Obviously some work is left on get_subquery, your first requirement ;-)
EDIT
Dang! forgot to mention you need to be careful with that replace string in your WHERE clause - underscores are a single character matching wild card in Oracle...
Depending on how important the script is, I would:
Just copy and paste and modify, or
Write a script in another programming language that has better ways to resolve the duplication.
For the replace rules you could create a temporary table and fill it with these replace rules, and then join with this table.
If the subquery is always the same, you have solved the first problem also by using a join.
I've seen a few approaches to this:
Use string buffers to assemble the sql dynamically using PL/SQL or in your programming language.
Use a framework such as IBATIS which let's you reuse and extend fragments of SQL that are stored in XML files.
Using an ORM framework circumvents this issue by working with objects rather than directly with the SQL.
Depending on your language and problem at hand using a framework may be the best approach and then extending it to do what you want it to do.
The solution suggested by soulmerge is the simplest, and therefore best one - you just need to nest the calls to "replace". I just want to add that the condition
status like '%tagada%'
is useless. replace() will change nothing to the status if the searched string is not found, therefore you can safely apply it to all rows. And since a condition where you search a string lost in the middle of another string cannot make any use of whatever index you have, it's useless as a filtering condition.

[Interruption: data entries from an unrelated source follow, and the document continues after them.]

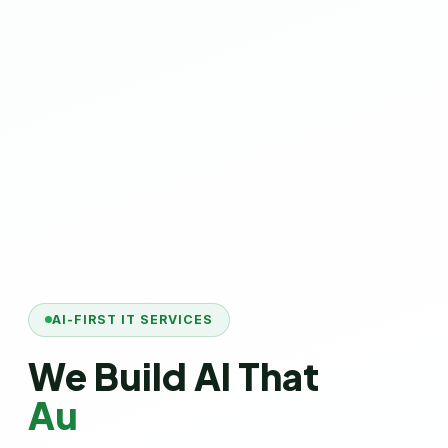
AI-FIRST IT SERVICES
We Build AI That
Automates Your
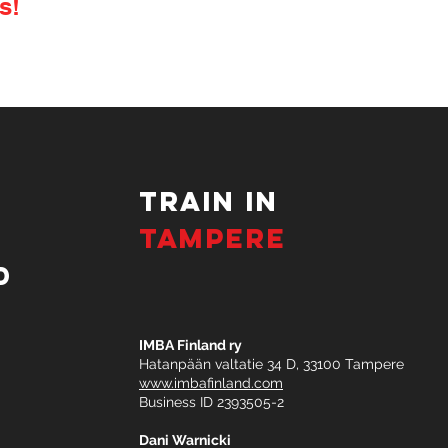
s!
TRAIN IN
TAMPERE
d
IMBA Finland ry
Hatanpään valtatie 34 D, 33100 Tampere
www.imbafinland.com
Business ID 2393505-2​
Dani Warnicki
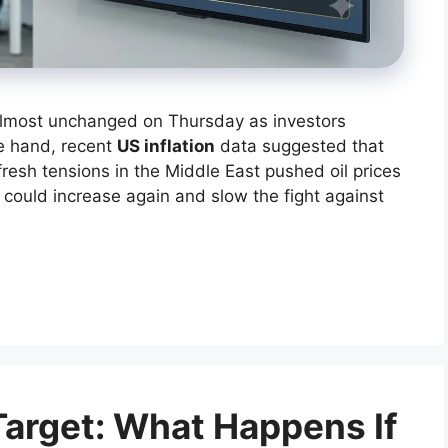
almost unchanged on Thursday as investors
e hand, recent
US inflation
data suggested that
fresh tensions in the Middle East pushed oil prices
 could increase again and slow the fight against
arget: What Happens If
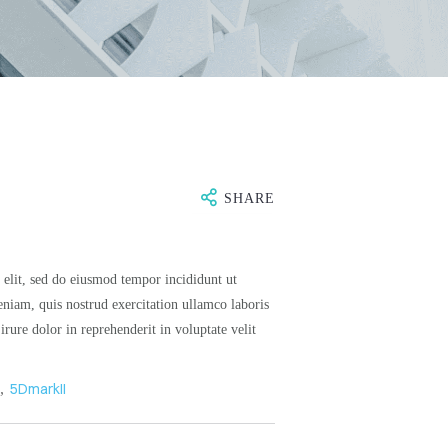
SHARE
 elit, sed do eiusmod tempor incididunt ut
niam, quis nostrud exercitation ullamco laboris
rure dolor in reprehenderit in voluptate velit
n
,
5DmarkII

Your only filtering condition is the one on category_id ...
Which brings one point that justifies why soulmerge's solution is best: iterating on all the changes is a bad idea. Suppose that the filter on category_id is moderately selective, odds are that Oracle will choose to scan the table. Do you really want to scan the table each time when you can do all the changes in a single pass?